Saturday, November 12, 2011
From the Rental Vault (1961): The Comancheros
Wayne plays Jake Cutter, a Texas Ranger during the later days of the Republic of Texas. He's been sent to apprehend Paul Regret (Stuart Whitman), a gambler wanted because he dueled and defeated the son of a vengeful judge. Paul Wellman's 1952 novel used Regret as the lead character, and in fact Whitman is onscreen driving the action for awhile before Wayne's Cutter shows up. Regret escapes but is later re-apprehended when Wayne encounters him during an unrelated investigation into gun smuggling. The pair find themselves allies in the fight against Comanche raiders, their Latino allies the comancheros and the smugglers, led by Nehemiah Persoff's Graile. Their one chance is the connection Regret has with Graile's daughter Pilar (Ina Balin), but the hatred of Graile's lieutenant Amelung (Michael Ansara) may prove problematic.
Many of Wayne's later "Wayne-centric" movies work out quite well when the movie itself gives the other characters room to work, but The Comancheros really doesn't do that as well as it should. Whitman's Regret is a likable rogue but loses most of his color once he has to play off Wayne's Cutter. Lee Marvin is mostly wasted in a throwaway role early in the movie.
Nor does The Comancheros have a strong enough story to rank with the best of Wayne's best work once he'd hit icon status; important plot points early in the movie get dismissed when it's convenient to do so. Cutter talks about the importance of the oath he took to uphold the law when he tells Regret he's still going to take him in even after the gambler fights at his side during an attack but that importance is apparently gone once several Rangers decide to break it by false testimony on Regret's behalf.

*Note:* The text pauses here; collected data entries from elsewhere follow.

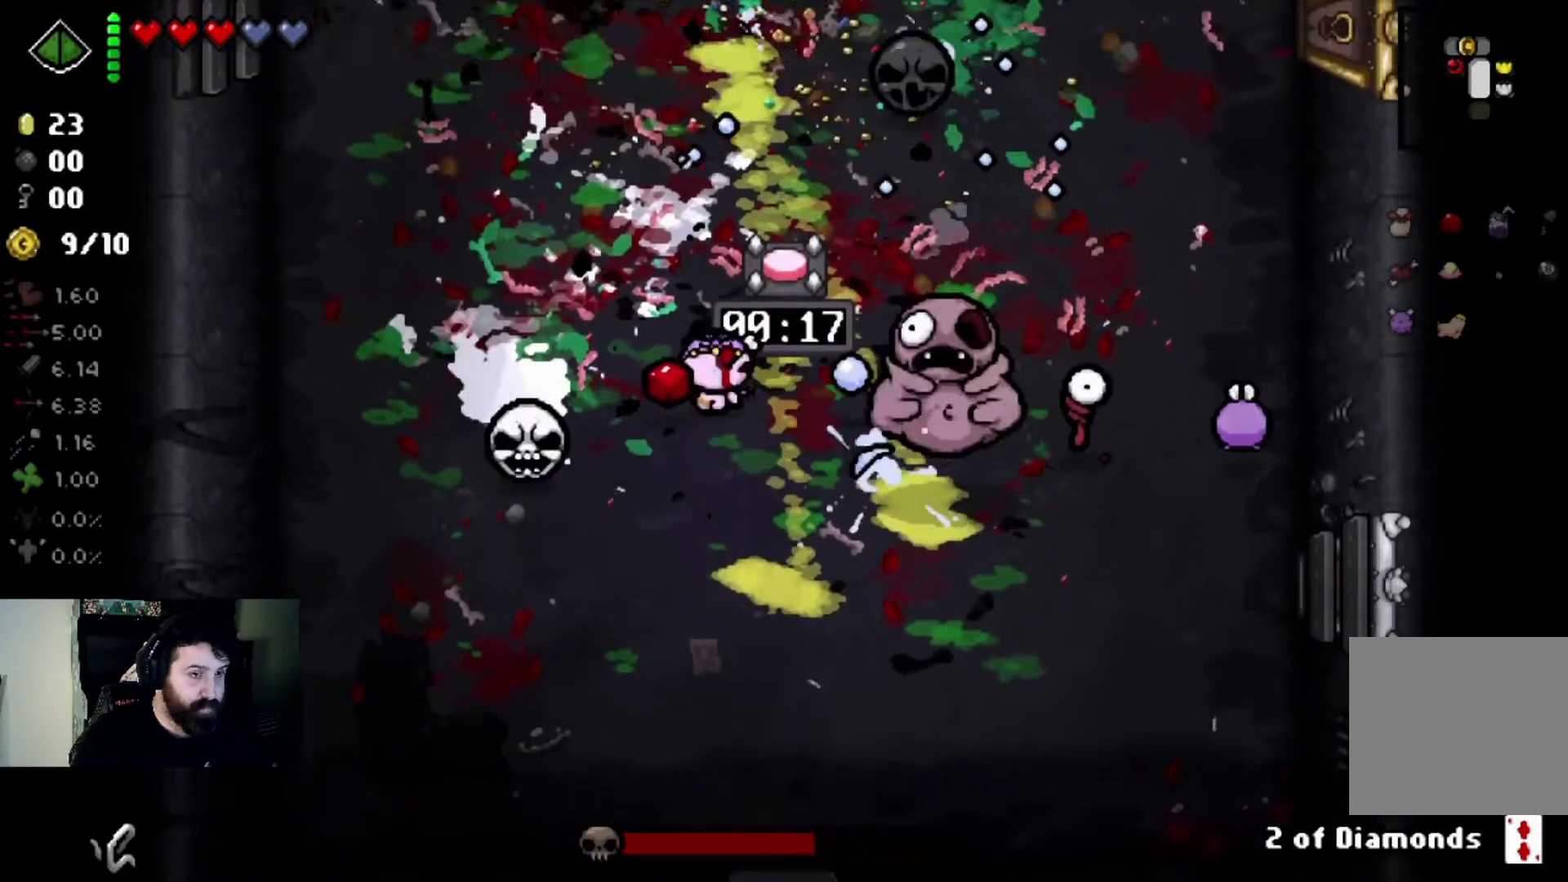
{"buttons": [], "left_stick": "down-left", "right_stick": "right", "events": [[300, "left_stick", "down-left"]]}
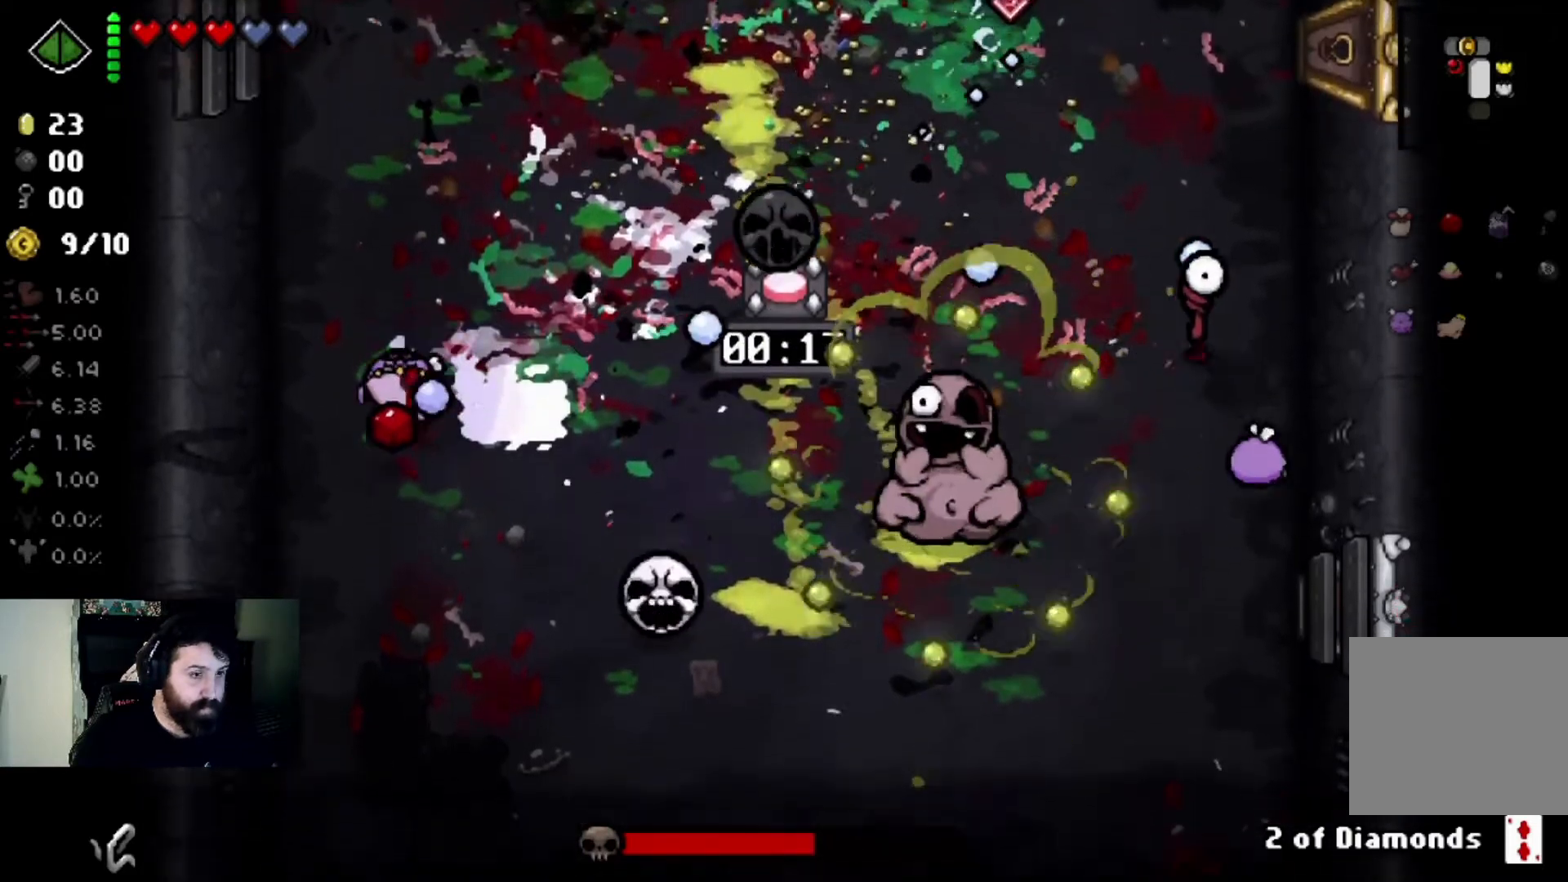
{"buttons": [], "left_stick": "up-right", "right_stick": "right", "events": [[34, "left_stick", "center"], [100, "left_stick", "up"], [267, "left_stick", "center"], [467, "left_stick", "up-right"]]}
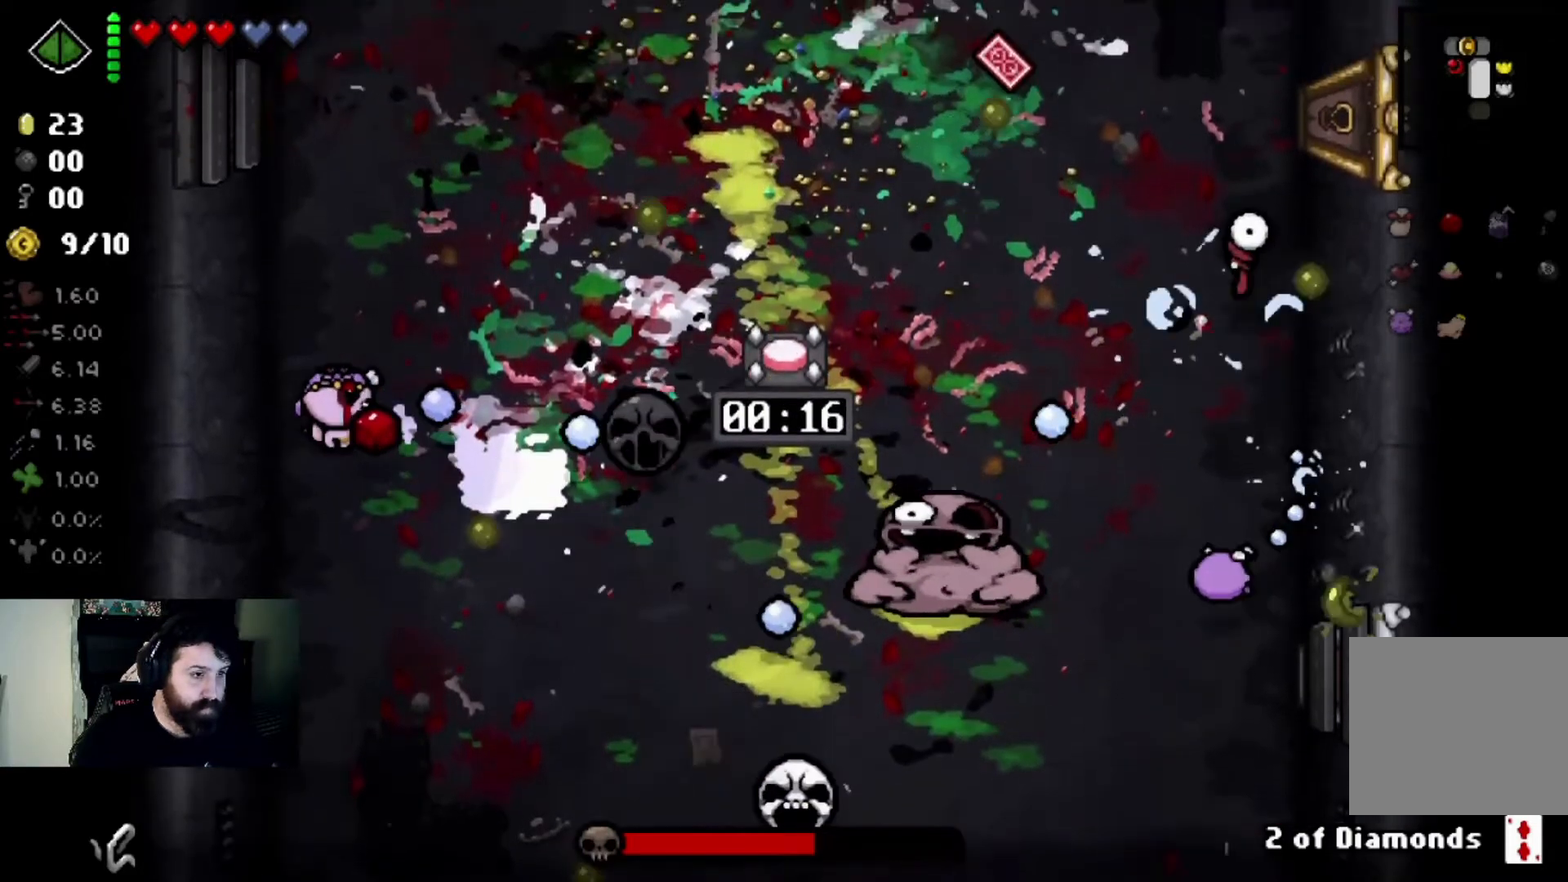
{"buttons": [], "left_stick": "down-right", "right_stick": "down", "events": [[167, "left_stick", "center"], [233, "left_stick", "left"], [233, "right_stick", "center"], [333, "left_stick", "up"], [400, "right_stick", "down"], [434, "left_stick", "down-right"]]}
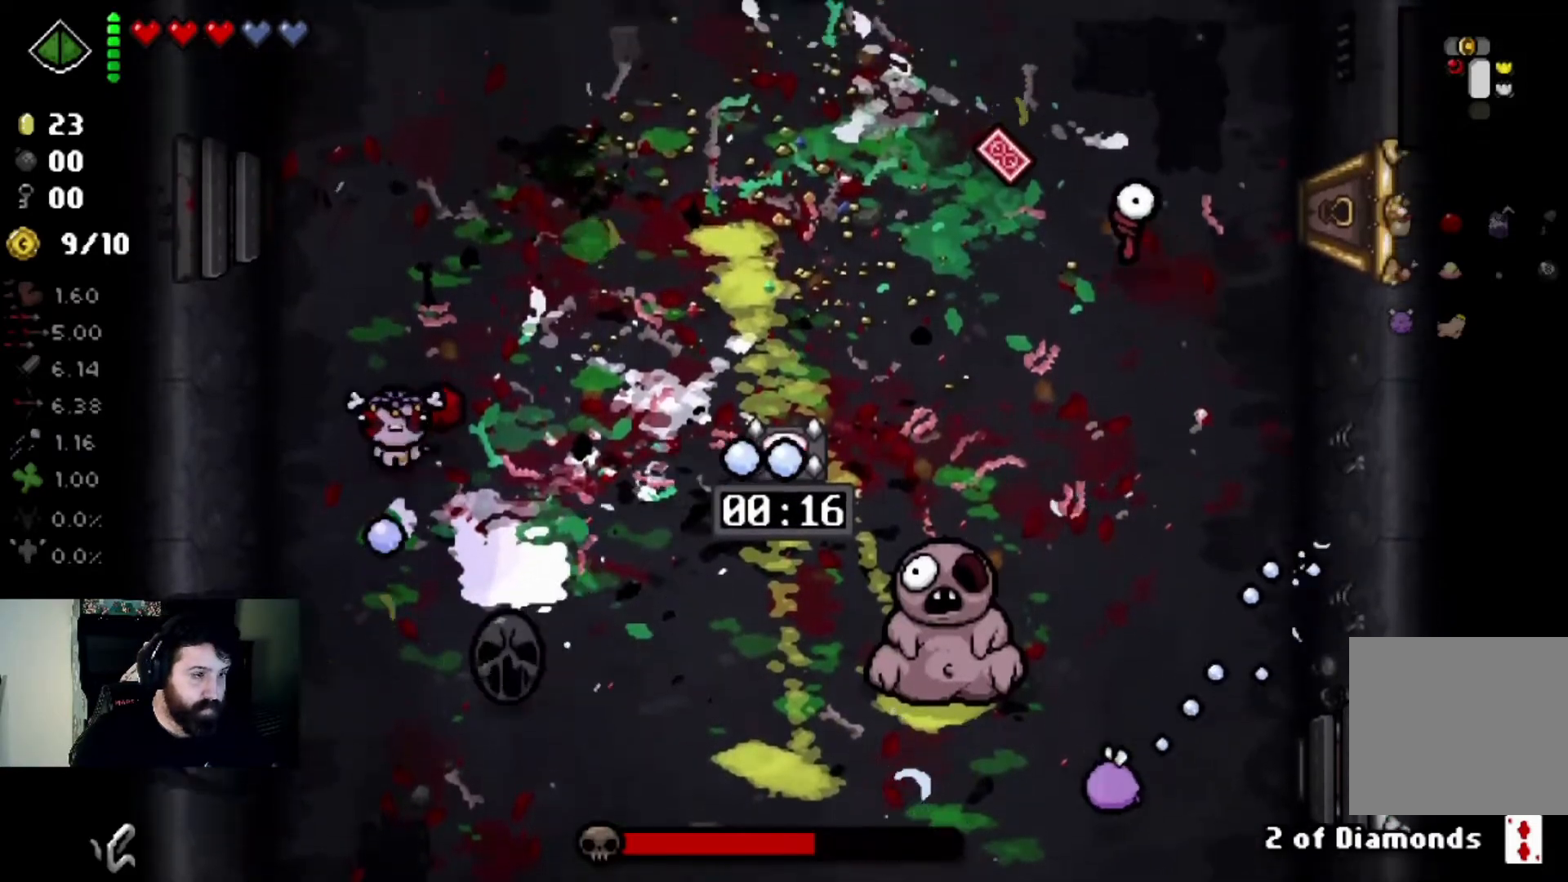
{"buttons": [], "left_stick": "down-left", "right_stick": "down", "events": [[34, "left_stick", "down"], [167, "left_stick", "center"], [334, "left_stick", "down-left"]]}
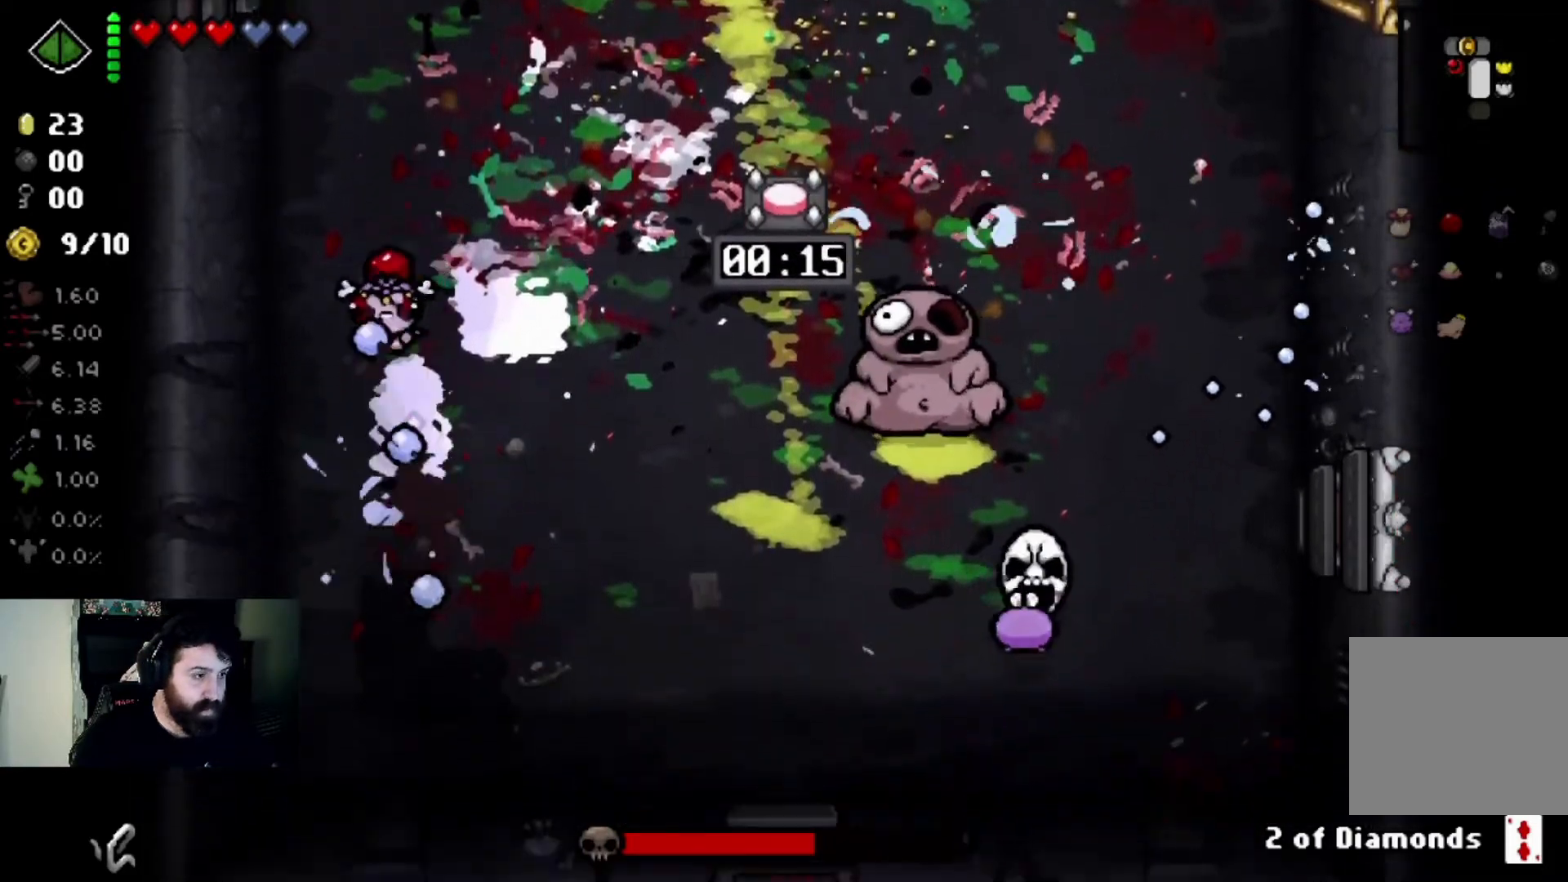
{"buttons": [], "left_stick": "right", "right_stick": "right", "events": [[33, "left_stick", "center"], [100, "right_stick", "center"], [133, "left_stick", "right"], [200, "right_stick", "right"], [400, "left_stick", "center"], [467, "left_stick", "right"]]}
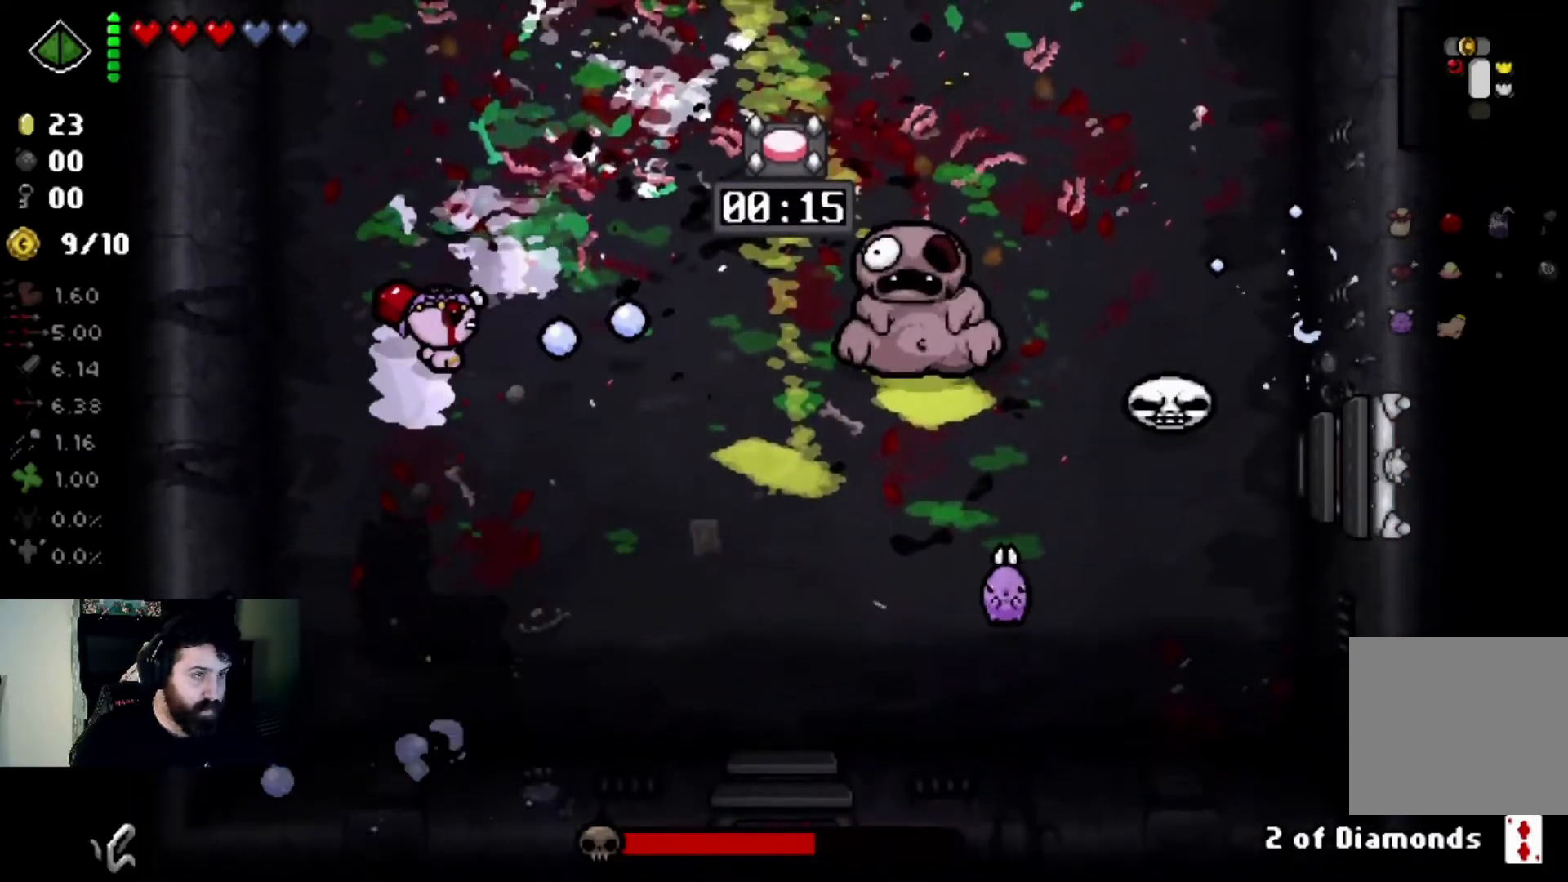
{"buttons": [], "left_stick": "left", "right_stick": "right", "events": [[234, "left_stick", "center"], [367, "left_stick", "left"]]}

The Comancheros has a great look and it really only lags when it has to stop for some exposition. Director Michael Curtiz knew his way around action movies and high-quality pictures -- he directed The Adventures of Robin Hood and The Sea Hawk as well as Casablanca -- and he had a reputation for keeping the storytelling pedal pressed to the floor. Curtiz was too ill to finish The Comancheros and Wayne finished for him, but without a noticeable dropoff. The movie's main problems were its makeshift story and its unwillingness to let its lesser stars shine as brightly as the center. The combination doesn't make a bad movie, but it leaves The Comancheros firmly in the middle of the pack of Wayne's icon-era work and well below his best.